The most notable lawsuits have been filed by a group now called American Tradition Partnership, which bills itself as a “grassroots organization dedicated to fighting the radical environmentalist agenda.” Its lawyers argue that banning independent corporate campaign spending infringes on the U.S. Constitution’s guarantee of free speech.

Montana’s highest court has defended the ban, citing the state’s history of political corruption in the days of gaslights and copper barons. But U.S Supreme Court recently blocked the state from enforcing that law while it decides whether to revisit the issue of corporate cash in campaigns.

As Montana’s campaign finance laws await their fate, the office that enforces them has experienced some turmoil of its own. Montana’s Commissioner of Political Practices Dave Gallik resigned in mid-January after his staff accused him of doing private legal work on state time, an allegation he denied.

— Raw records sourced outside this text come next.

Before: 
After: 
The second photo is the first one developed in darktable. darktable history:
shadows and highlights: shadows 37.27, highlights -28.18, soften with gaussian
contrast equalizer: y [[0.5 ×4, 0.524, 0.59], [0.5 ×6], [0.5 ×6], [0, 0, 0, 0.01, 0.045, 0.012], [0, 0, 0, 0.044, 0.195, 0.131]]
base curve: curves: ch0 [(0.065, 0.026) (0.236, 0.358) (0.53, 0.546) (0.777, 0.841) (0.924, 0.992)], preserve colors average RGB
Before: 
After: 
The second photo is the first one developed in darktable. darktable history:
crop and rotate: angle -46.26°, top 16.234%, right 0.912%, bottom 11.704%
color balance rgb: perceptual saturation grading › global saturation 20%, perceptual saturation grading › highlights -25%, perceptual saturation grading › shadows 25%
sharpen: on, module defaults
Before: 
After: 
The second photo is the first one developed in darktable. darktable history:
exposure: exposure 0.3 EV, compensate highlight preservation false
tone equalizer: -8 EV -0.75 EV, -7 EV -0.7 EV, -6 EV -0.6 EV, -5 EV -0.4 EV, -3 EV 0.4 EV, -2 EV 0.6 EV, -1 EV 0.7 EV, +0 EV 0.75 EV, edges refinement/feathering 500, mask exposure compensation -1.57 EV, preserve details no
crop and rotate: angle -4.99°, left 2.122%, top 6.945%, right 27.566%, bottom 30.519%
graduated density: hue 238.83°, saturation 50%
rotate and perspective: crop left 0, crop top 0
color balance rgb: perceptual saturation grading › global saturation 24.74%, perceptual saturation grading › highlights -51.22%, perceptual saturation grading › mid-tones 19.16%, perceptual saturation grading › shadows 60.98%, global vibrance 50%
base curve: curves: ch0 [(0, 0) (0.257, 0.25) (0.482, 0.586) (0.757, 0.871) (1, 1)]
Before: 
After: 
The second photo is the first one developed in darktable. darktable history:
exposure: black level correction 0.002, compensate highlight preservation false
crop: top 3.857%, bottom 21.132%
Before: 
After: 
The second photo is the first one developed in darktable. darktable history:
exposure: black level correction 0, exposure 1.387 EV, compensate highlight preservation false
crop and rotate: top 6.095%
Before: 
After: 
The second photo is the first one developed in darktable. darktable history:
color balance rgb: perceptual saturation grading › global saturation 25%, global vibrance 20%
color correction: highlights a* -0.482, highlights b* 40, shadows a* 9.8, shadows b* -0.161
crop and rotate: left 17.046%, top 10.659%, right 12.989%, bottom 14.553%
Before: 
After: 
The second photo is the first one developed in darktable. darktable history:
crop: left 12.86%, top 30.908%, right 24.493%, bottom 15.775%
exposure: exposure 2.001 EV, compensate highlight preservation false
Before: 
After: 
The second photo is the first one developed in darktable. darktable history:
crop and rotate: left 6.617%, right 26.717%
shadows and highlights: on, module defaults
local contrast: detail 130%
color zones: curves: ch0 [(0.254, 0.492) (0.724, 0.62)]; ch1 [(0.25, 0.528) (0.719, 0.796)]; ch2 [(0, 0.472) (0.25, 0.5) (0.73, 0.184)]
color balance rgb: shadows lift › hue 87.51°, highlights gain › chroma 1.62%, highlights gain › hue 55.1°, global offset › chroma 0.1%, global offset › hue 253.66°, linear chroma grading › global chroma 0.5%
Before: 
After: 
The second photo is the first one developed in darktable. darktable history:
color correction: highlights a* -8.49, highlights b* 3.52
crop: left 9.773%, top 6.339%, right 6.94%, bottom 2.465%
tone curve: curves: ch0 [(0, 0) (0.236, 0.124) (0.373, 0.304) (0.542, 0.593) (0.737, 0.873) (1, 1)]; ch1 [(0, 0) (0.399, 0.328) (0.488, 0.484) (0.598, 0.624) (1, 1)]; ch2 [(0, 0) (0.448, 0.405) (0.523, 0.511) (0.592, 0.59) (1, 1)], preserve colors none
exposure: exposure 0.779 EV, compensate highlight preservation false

The governor, a Democrat, was tasked with appointing Gallik’s successor, who will eventually have to win confirmation from the GOP-controlled state Senate. Republicans rejected Gallik’s predecessor last year and seemed poised to reject Gallik, a former Democratic state representative who was ultimately named to the job after lawmakers left town last spring.

After some political maneuvering over who would get the nonpartisan position, the governor made his choice: a former labor leader with long ties to the state’s Democratic party.